Je dois pourtant dire que j’ai d’abord eu du mal avec Emily’s D+Evolution : l’ambitieux mélange d’influences m’a semblé initialement trop chargé, trop démonstratif, et souvent la voix à la fois « pure » et très technique de Spalding ne me paraissait pas à sa place, ou disons trop à distance du reste. Et puis, assez vite, cette élocution aux racines jazz a réussi à se frayer au milieu du magma un chemin cohérent, convaincant, parce que brillant mélodiquement, et ce qui sonnait alambiqué s’est transformé en évidence pop. Dans les passages les plus rock, le son et le jeu des musiciens (parmi lesquels on compte Karriem Riggins, batteur et producteur réputé pour son travail auprès de Dilla et Common) m’a un peu gêné par sa clarté, sa propreté. Mais le feeling global est tellement juste et personnel, les chansons si bien pensées, les détails si idéalement ajustés, que sans s’en rendre compte on se laisse happer. Je me suis au passage fait la remarque que l’approche prog, du moins lorsqu’elle est aussi bien maîtrisée qu’ici, rend l’écoute inépuisable ; on ne se lasse pas de contempler tous ces ornements, de se faire surprendre par les changements de cap, et l’audacieux agrégat de références finit par sonner naturel à nos oreilles. Il y a des moments épiques – sur « Judas » ou « Rest In Pleasure » – mais jamais boursouflés, des acrobaties vocales qu’on apprend à aimer comme des rengaines toutes simples. Je crois qu’à ce niveau-là, on peut vraiment parler de sophistication vertueuse, de complexité altruiste, et comment dire, on sent que la formation et l’expérience musicale de Spalding et ses collaborateurs sont des choses qu’ils veulent transmettre, partager, expliquer, une fois soulevé ce mince rideau d’exigence formelle.

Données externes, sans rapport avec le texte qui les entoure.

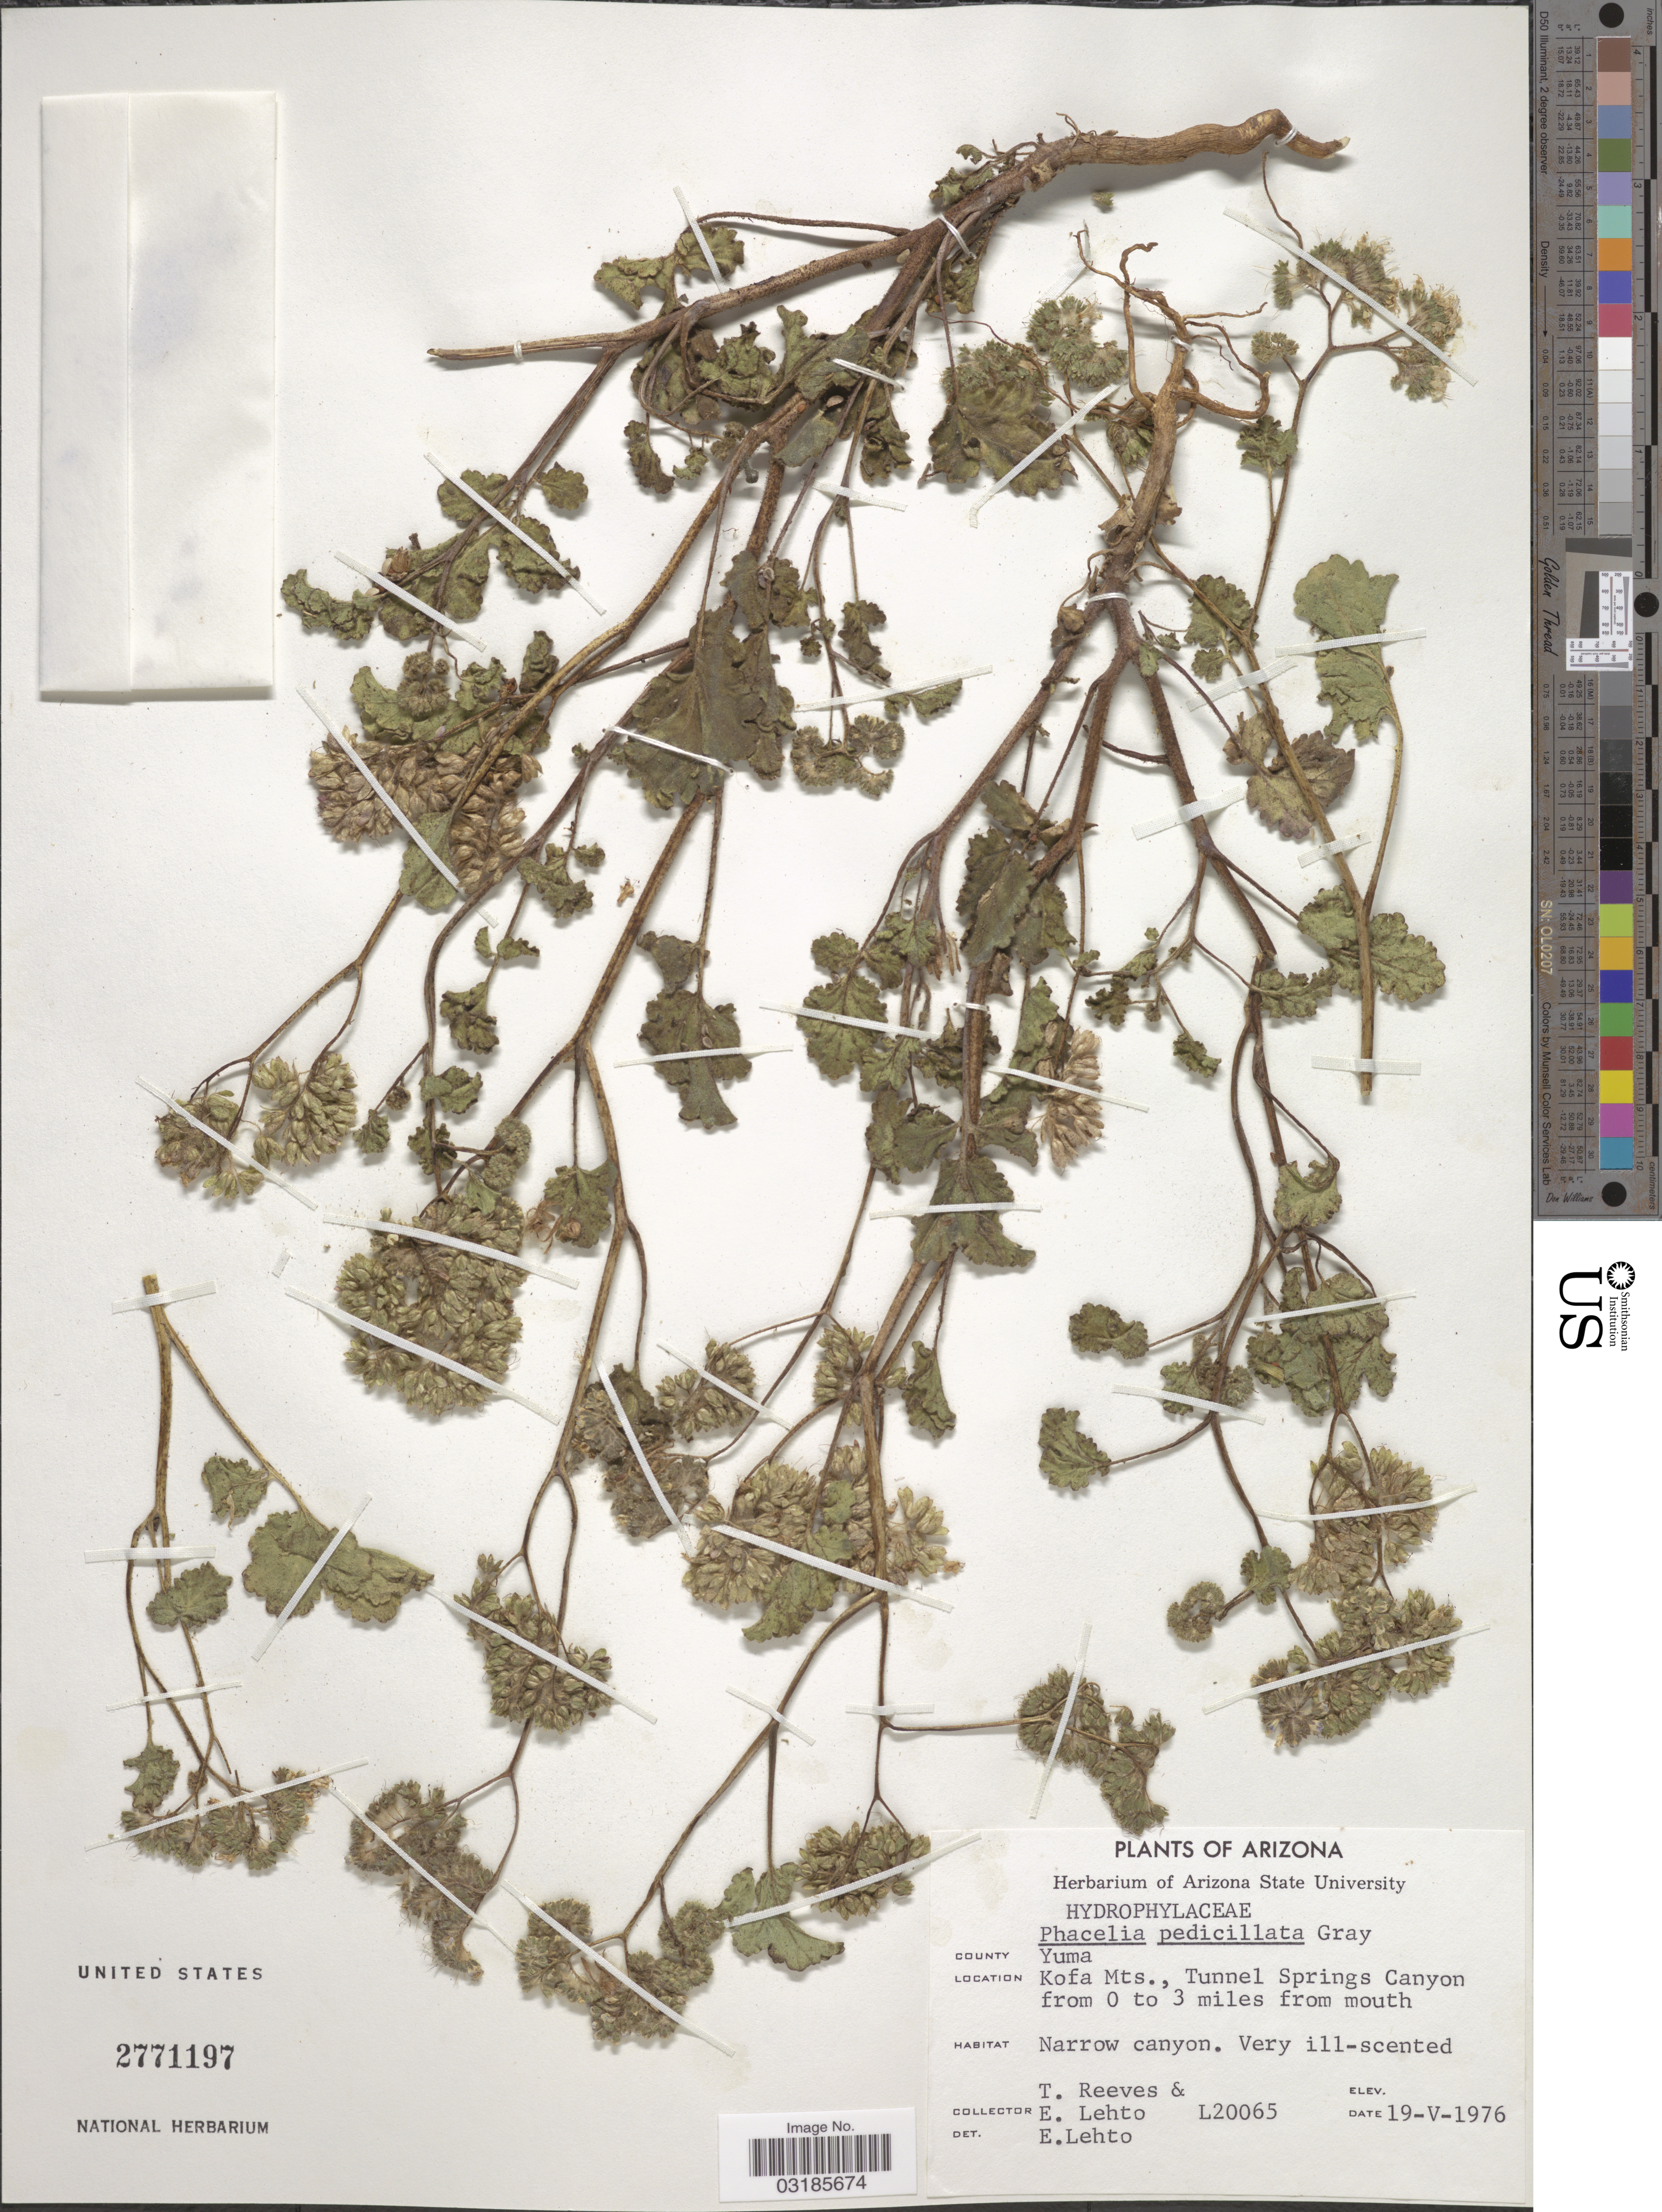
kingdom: Plantae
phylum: Tracheophyta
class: Magnoliopsida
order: Boraginales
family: Hydrophyllaceae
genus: Phacelia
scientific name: Phacelia pedicellata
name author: A. Gray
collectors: T. Reeves & Letho, E.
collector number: L20065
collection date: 1976-05-19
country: United States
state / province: Arizona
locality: County Yuma. Kofa Mts., Tunnel Springs Canyon from 0 to 3 miles from mouth.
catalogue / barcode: US 2771197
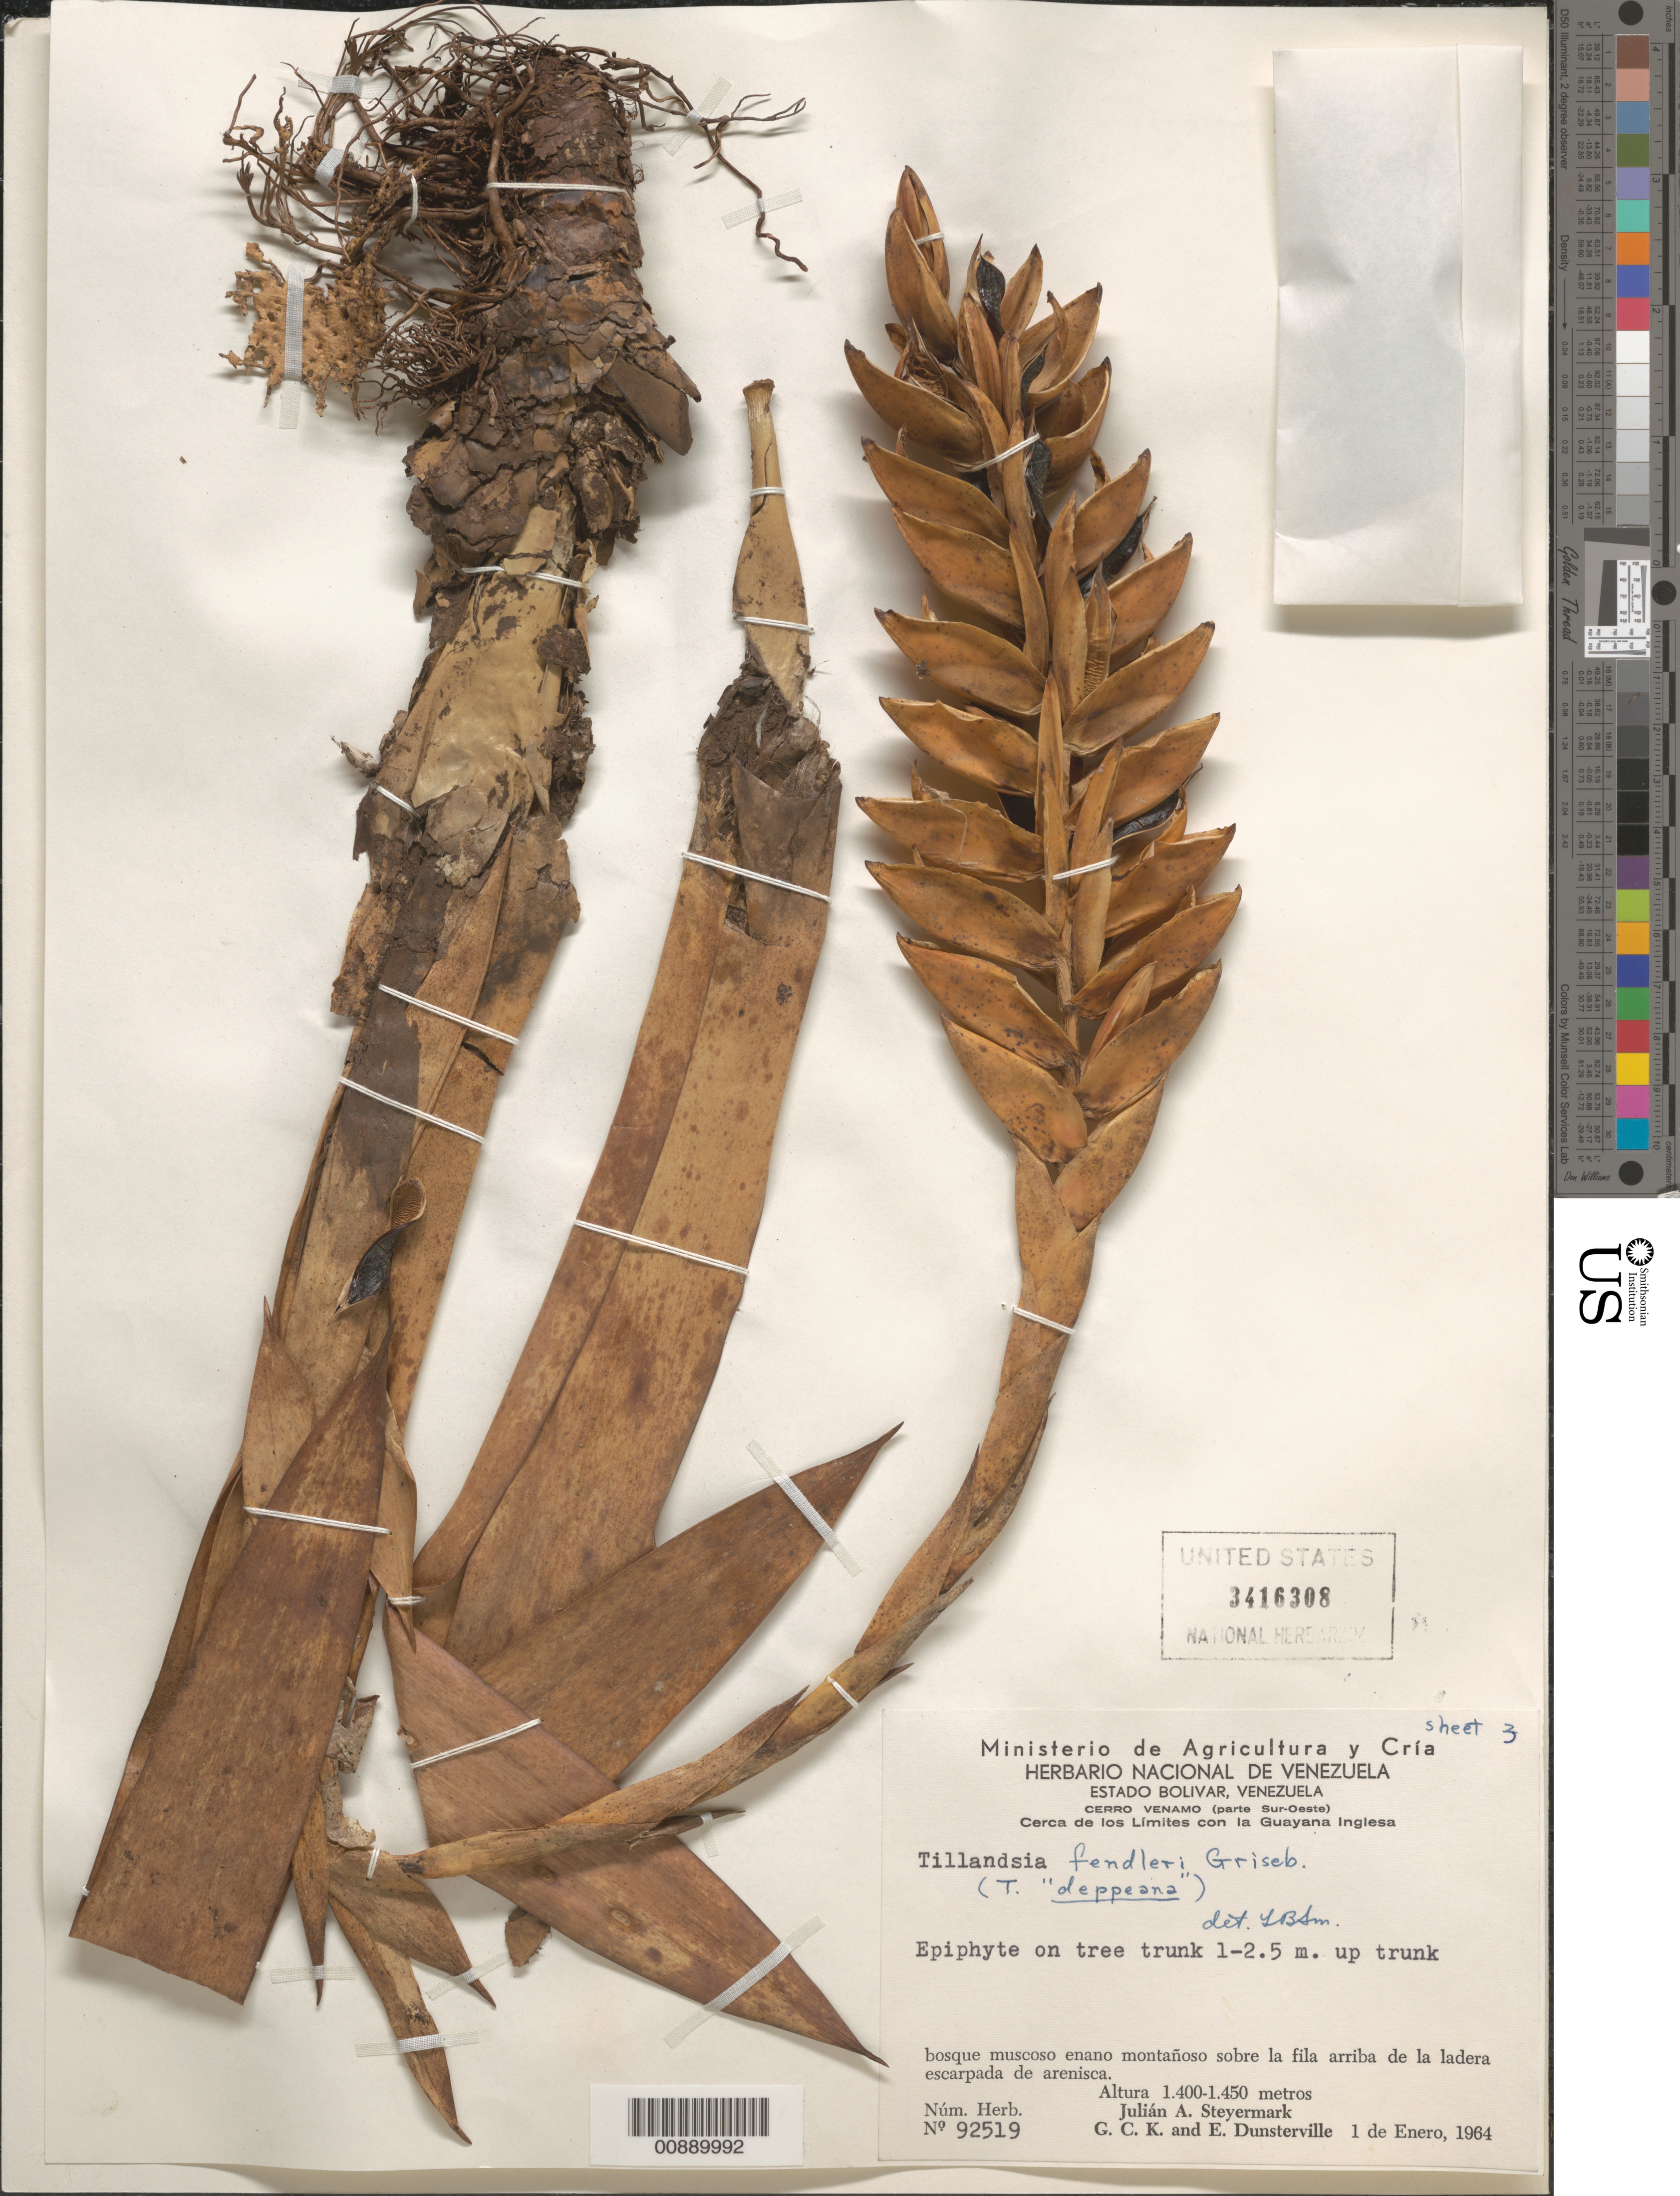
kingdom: Plantae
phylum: Tracheophyta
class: Liliopsida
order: Poales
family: Bromeliaceae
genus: Tillandsia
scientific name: Tillandsia fendleri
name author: Griseb.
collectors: J. Steyermark, G. C. K. Dunsterville & E. Dunsterville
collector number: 92519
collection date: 1964-01-01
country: Venezuela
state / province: Bolivar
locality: Cerro Venamo (parte Sur-Oeste). Cerca de los Límites con la Guayana Inglesa.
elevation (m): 1400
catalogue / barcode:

Je devine que ce disque évoquera à certains d’entre vous d’autres projets de fusion savante entre jazz, metal, psyché et prog, des choses que je connais mal à vrai dire, mais peut-être peut-on citer certains trucs sortis de la planète Laswell, ou encore Chrome Hoof, ce groupe qui dans mon souvenir faisait à un moment du P-funk zappaïen et futuriste, mais que je n’ai hélas jamais bien capté. J’allais aussi comparer Esperanza à Janelle Monae à son plus expérimental, mais même si elles ont joué ensemble, en réalité les deux artistes ne font pas tellement la même chose : Janelle est plus rap, pour résumer les choses. Je vous laisse découvrir le reste de la discog de Spalding, dont le dernier album en 2019 donnait moins dans l’épopée et davantage dans l’introspection physique puisque chaque morceau s’intéressait à une partie du corps. Voilà donc pour aujourd’hui, avec ce disque qui pour le coup ne contredira pas la pub YSL puisqu’en effet, il peut laisser à penser que parfois, « c’est si bon d’être jazz ».